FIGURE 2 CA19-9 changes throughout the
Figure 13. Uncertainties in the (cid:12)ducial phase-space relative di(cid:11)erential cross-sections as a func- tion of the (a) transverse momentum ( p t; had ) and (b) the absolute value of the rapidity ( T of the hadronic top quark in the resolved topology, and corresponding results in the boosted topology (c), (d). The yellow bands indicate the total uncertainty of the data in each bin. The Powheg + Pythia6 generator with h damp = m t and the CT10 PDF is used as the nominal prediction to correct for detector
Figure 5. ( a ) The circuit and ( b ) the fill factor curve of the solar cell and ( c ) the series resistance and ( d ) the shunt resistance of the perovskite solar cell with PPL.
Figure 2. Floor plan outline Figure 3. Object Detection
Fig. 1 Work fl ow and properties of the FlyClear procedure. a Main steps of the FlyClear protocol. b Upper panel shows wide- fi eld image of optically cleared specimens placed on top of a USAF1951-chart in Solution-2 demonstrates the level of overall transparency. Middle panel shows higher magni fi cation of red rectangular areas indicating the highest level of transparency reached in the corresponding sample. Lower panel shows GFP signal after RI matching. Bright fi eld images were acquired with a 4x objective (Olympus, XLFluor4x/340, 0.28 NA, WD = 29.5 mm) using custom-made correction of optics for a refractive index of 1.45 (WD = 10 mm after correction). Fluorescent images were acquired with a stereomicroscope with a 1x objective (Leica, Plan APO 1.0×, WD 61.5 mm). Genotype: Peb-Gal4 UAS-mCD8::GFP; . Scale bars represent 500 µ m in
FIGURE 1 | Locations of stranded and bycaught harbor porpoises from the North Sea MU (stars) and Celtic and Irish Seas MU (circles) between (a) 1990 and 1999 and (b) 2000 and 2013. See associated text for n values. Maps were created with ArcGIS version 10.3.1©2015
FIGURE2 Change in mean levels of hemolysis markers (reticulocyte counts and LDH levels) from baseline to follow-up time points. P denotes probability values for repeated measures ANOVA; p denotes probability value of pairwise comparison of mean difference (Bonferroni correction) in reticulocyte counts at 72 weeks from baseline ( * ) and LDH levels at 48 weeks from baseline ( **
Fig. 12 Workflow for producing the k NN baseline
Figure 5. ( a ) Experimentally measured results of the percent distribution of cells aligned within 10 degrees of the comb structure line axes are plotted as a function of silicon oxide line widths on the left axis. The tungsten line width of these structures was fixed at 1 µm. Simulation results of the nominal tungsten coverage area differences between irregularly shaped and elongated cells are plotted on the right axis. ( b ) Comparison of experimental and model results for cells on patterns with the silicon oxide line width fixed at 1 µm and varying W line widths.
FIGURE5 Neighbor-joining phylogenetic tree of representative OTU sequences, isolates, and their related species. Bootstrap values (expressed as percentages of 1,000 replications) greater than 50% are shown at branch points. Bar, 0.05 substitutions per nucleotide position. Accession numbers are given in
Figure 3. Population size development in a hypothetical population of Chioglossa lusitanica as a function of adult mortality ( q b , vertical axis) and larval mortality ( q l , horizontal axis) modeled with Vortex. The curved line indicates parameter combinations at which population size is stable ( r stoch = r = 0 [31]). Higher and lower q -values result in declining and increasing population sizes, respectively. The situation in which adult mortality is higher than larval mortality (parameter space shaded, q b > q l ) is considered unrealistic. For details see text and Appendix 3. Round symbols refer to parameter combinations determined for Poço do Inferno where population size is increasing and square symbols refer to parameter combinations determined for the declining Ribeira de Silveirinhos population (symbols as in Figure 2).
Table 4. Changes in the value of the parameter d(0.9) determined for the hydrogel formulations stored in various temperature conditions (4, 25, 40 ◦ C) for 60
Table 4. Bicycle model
────────────────
* How to complete this task:
Send back every line of the listing above exactly.

* Response:
FIGURE 2 CA19-9 changes throughout the
Figure 13. Uncertainties in the (cid:12)ducial phase-space relative di(cid:11)erential cross-sections as a func- tion of the (a) transverse momentum ( p t; had ) and (b) the absolute value of the rapidity ( T of the hadronic top quark in the resolved topology, and corresponding results in the boosted topology (c), (d). The yellow bands indicate the total uncertainty of the data in each bin. The Powheg + Pythia6 generator with h damp = m t and the CT10 PDF is used as the nominal prediction to correct for detector
Figure 5. ( a ) The circuit and ( b ) the fill factor curve of the solar cell and ( c ) the series resistance and ( d ) the shunt resistance of the perovskite solar cell with PPL.
Figure 2. Floor plan outline Figure 3. Object Detection
Fig. 1 Work fl ow and properties of the FlyClear procedure. a Main steps of the FlyClear protocol. b Upper panel shows wide- fi eld image of optically cleared specimens placed on top of a USAF1951-chart in Solution-2 demonstrates the level of overall transparency. Middle panel shows higher magni fi cation of red rectangular areas indicating the highest level of transparency reached in the corresponding sample. Lower panel shows GFP signal after RI matching. Bright fi eld images were acquired with a 4x objective (Olympus, XLFluor4x/340, 0.28 NA, WD = 29.5 mm) using custom-made correction of optics for a refractive index of 1.45 (WD = 10 mm after correction). Fluorescent images were acquired with a stereomicroscope with a 1x objective (Leica, Plan APO 1.0×, WD 61.5 mm). Genotype: Peb-Gal4 UAS-mCD8::GFP; . Scale bars represent 500 µ m in
FIGURE 1 | Locations of stranded and bycaught harbor porpoises from the North Sea MU (stars) and Celtic and Irish Seas MU (circles) between (a) 1990 and 1999 and (b) 2000 and 2013. See associated text for n values. Maps were created with ArcGIS version 10.3.1©2015
FIGURE2 Change in mean levels of hemolysis markers (reticulocyte counts and LDH levels) from baseline to follow-up time points. P denotes probability values for repeated measures ANOVA; p denotes probability value of pairwise comparison of mean difference (Bonferroni correction) in reticulocyte counts at 72 weeks from baseline ( * ) and LDH levels at 48 weeks from baseline ( **
Fig. 12 Workflow for producing the k NN baseline
Figure 5. ( a ) Experimentally measured results of the percent distribution of cells aligned within 10 degrees of the comb structure line axes are plotted as a function of silicon oxide line widths on the left axis. The tungsten line width of these structures was fixed at 1 µm. Simulation results of the nominal tungsten coverage area differences between irregularly shaped and elongated cells are plotted on the right axis. ( b ) Comparison of experimental and model results for cells on patterns with the silicon oxide line width fixed at 1 µm and varying W line widths.
FIGURE5 Neighbor-joining phylogenetic tree of representative OTU sequences, isolates, and their related species. Bootstrap values (expressed as percentages of 1,000 replications) greater than 50% are shown at branch points. Bar, 0.05 substitutions per nucleotide position. Accession numbers are given in
Figure 3. Population size development in a hypothetical population of Chioglossa lusitanica as a function of adult mortality ( q b , vertical axis) and larval mortality ( q l , horizontal axis) modeled with Vortex. The curved line indicates parameter combinations at which population size is stable ( r stoch = r = 0 [31]). Higher and lower q -values result in declining and increasing population sizes, respectively. The situation in which adult mortality is higher than larval mortality (parameter space shaded, q b > q l ) is considered unrealistic. For details see text and Appendix 3. Round symbols refer to parameter combinations determined for Poço do Inferno where population size is increasing and square symbols refer to parameter combinations determined for the declining Ribeira de Silveirinhos population (symbols as in Figure 2).
Table 4. Changes in the value of the parameter d(0.9) determined for the hydrogel formulations stored in various temperature conditions (4, 25, 40 ◦ C) for 60
Table 4. Bicycle model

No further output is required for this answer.